Instruções dos exercícios ->
1. Como fica o trecho do documento que começa em "É sabido que" e termina depois de "filhos da Igreja?" se "Pátria" for substituído por "Nação"? Reescreva essa parte com a troca.
2. Responda com base no trecho do documento:
(a) De quem é citada a expressão de que o sangue de Jesus Cristo fez da Igreja sua esposa?
(b) Ao perseguir a Igreja, a quem Saulo perseguia?
(c) Qual é a missão providencial atribuída aos príncipes e chefes de governos cristãos?

Trecho do documento ->
────────────────────────────────────────

É sabido que as partes estão para o todo, como os meios estão para o fim, e que o bem-estar de todos também o é das partes, como o fim caracteriza a natureza dos meios. É a lei que preside sempre que a Pátria, por exemplo, exige a cooperação de seus filhos até o imposto do sangue.

Será necessário que exponhamos os infinitos benefícios que recolhemos de ser filhos da Igreja?

Todos vós os sentis, experimentais nos dias da vossa vida e no momento supremo de vossa passagem do seio da Igreja militante para o da Igreja triunfante. Não há, concordareis conosco, maior ventura, mesmo neste mundo, que se compare à de que gozam os filhos de Deus, que amam a Jesus Cristo, cujo sangue bendito, na expressão do cantor e filósofo cristão Dante, fez da Igreja sua esposa, e dos filhos desta seus próprios filhos.

A causa da Igreja é a causa de Jesus Cristo; os destinos de uma e de outra, são os nossos próprios destinos. Lembrai-vos da passagem famosa da conversão de Saulo: Saulo, Saulo quid Me persequeris? (5) Saulo, perseguindo a Igreja, era a Jesus Cristo que perseguia. Podemos dizer: quem trabalha pela Igreja, é por Jesus Cristo que trabalha.

Isto que dizemos, prova que em todas as circunstâncias, ainda nas de governos amigos e aliados da Igreja, os membros do Clero e todos os fiéis devem cada qual, segundo sua posição e influência, em qualquer esfera religiosa ou social, empregar a maior atividade em favor do catolicismo de que é depositária indefectível a Santa Igreja.

Agora, imaginai qual deve ser a nossa atitude ingente, em face da nossa ordem de coisas políticas, a pretexto das quais o Estado separou-se da Igreja brasileira! O dever privado de cada um não pode deixar, mesmo por espírito de acrisolado patriotismo, de converter-se em dever público, o dever particular em dever social. Antes desse rompimento poderíeis, de alguma maneira, confiar na observância das leis fundamentais do país, que só por inconsequência hostilizaram os interesses católicos. Agora, porém, que o nosso governo abdicou dessas mesmas leis, reverte por um princípio de direito público racional, a inciativa do bem-estar da Igreja para vós.

Os príncipes, os chefes de governos cristãos têm por missão providencial defender a Igreja de Jesus Cristo e ser fiéis em tudo à Sé Apostólica (6). Essa defesa e fidelidade não as têm, ao menos oficialmente os nossos chefes governamentais. Devemos, pois, tê-las nós, que, graças a Deus, não os acompanhamos na apostasia da nossa fé e da nossa Religião.

────────────────────────────────────────

Itens fornecidos ->
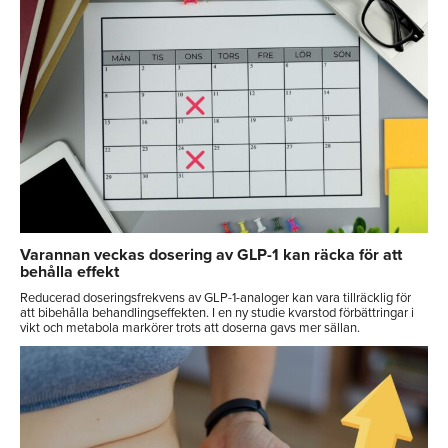
Varannan veckas dosering av GLP-1 kan räcka för att
behålla effekt
Reducerad doseringsfrekvens av GLP-1-analoger kan vara tillräcklig för
att bibehålla behandlingseffekten. I en ny studie kvarstod förbättringar i
vikt och metabola markörer trots att doserna gavs mer sällan.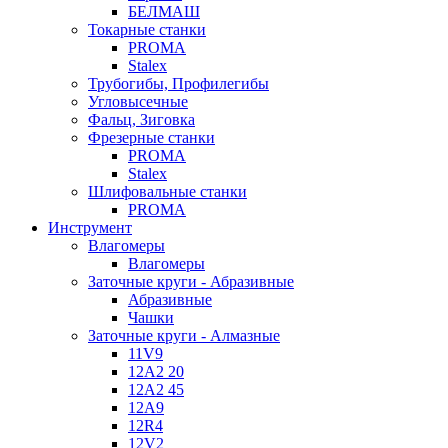
БЕЛМАШ
Токарные станки
PROMA
Stalex
Трубогибы, Профилегибы
Угловысечные
Фальц, Зиговка
Фрезерные станки
PROMA
Stalex
Шлифовальные станки
PROMA
Инструмент
Влагомеры
Влагомеры
Заточные круги - Абразивные
Абразивные
Чашки
Заточные круги - Алмазные
11V9
12A2 20
12A2 45
12A9
12R4
12V2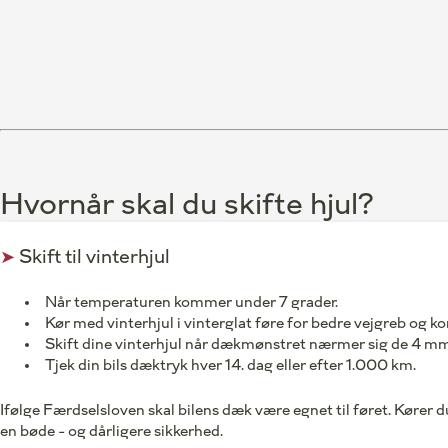
Hvornår skal du skifte hjul?
➤
Skift til vinterhjul
Når temperaturen kommer under 7 grader.
Kør med vinterhjul i vinterglat føre for bedre vejgreb og 
Skift dine vinterhjul når dækmønstret nærmer sig de 4 m
Tjek din bils dæktryk hver 14. dag eller efter 1.000 km.
Ifølge Færdselsloven skal bilens dæk være egnet til føret. Kører d
en bøde - og dårligere sikkerhed.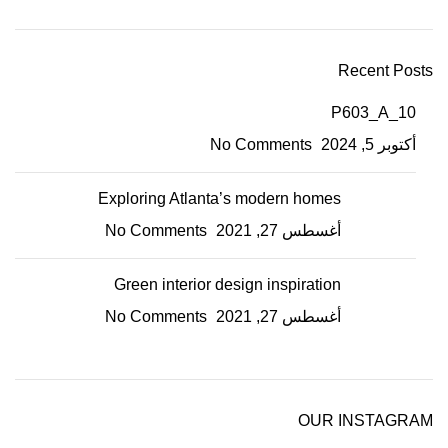
Recent Posts
P603_A_10
أكتوبر 5, 2024
No Comments
Exploring Atlanta’s modern homes
أغسطس 27, 2021
No Comments
Green interior design inspiration
أغسطس 27, 2021
No Comments
OUR INSTAGRAM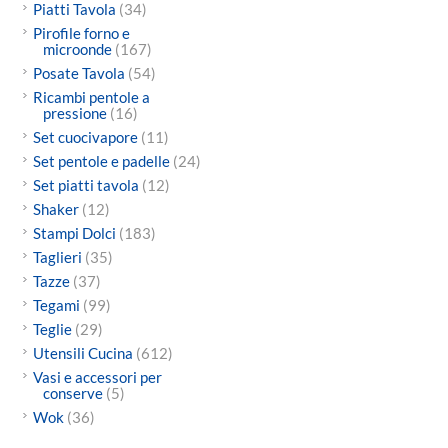
Piatti Tavola
(34)
Pirofile forno e
microonde
(167)
Posate Tavola
(54)
Ricambi pentole a
pressione
(16)
Set cuocivapore
(11)
Set pentole e padelle
(24)
Set piatti tavola
(12)
Shaker
(12)
Stampi Dolci
(183)
Taglieri
(35)
Tazze
(37)
Tegami
(99)
Teglie
(29)
Utensili Cucina
(612)
Vasi e accessori per
conserve
(5)
Wok
(36)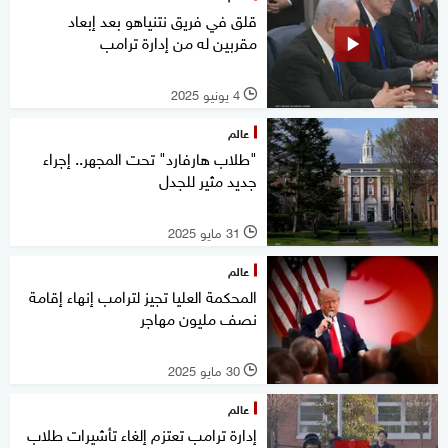
قلق في فريق نتنياهو بعد إبعاد
مقربين له من إدارة ترامب
4 يونيو 2025
l
عالم
"طلاب هارفارد" تحت المجهر.. إجراء
جديد مثير للجدل
31 مايو 2025
l
عالم
المحكمة العليا تجيز لترامب إنهاء إقامة
نصف مليون مهاجر
30 مايو 2025
l
عالم
إدارة ترامب تعتزم إلغاء تأشيرات طلاب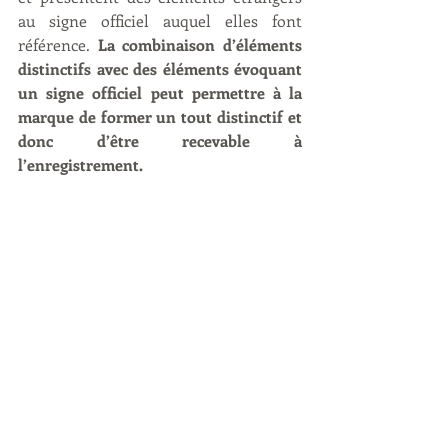
au signe officiel auquel elles font 
référence. 
La combinaison d’éléments 
distinctifs avec des éléments évoquant 
un signe officiel peut permettre à la 
marque de former un tout distinctif et 
donc d’être recevable à 
l’enregistrement. 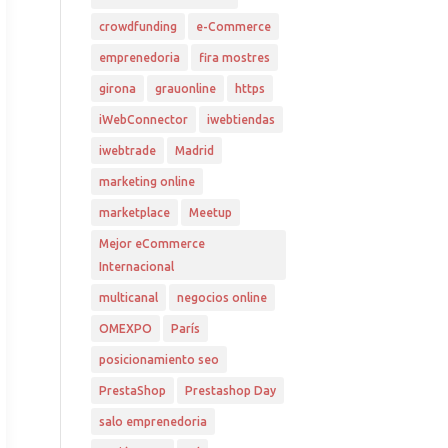
crowdfunding
e-Commerce
emprenedoria
fira mostres
girona
grauonline
https
iWebConnector
iwebtiendas
iwebtrade
Madrid
marketing online
marketplace
Meetup
Mejor eCommerce
Internacional
multicanal
negocios online
OMEXPO
París
posicionamiento seo
PrestaShop
Prestashop Day
salo emprenedoria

────────────────────────────────────────

Respostas numeradas ->
1.
É sabido que as partes estão para o todo, como os meios estão para o fim, e que o bem-estar de todos também o é das partes, como o fim caracteriza a natureza dos meios. É a lei que preside sempre que a Nação, por exemplo, exige a cooperação de seus filhos até o imposto do sangue.

Será necessário que exponhamos os infinitos benefícios que recolhemos de ser filhos da Igreja?

2.
(a) Do cantor e filósofo cristão Dante.
(b) A Jesus Cristo.
(c) Defender a Igreja de Jesus Cristo e ser fiéis em tudo à Sé Apostólica.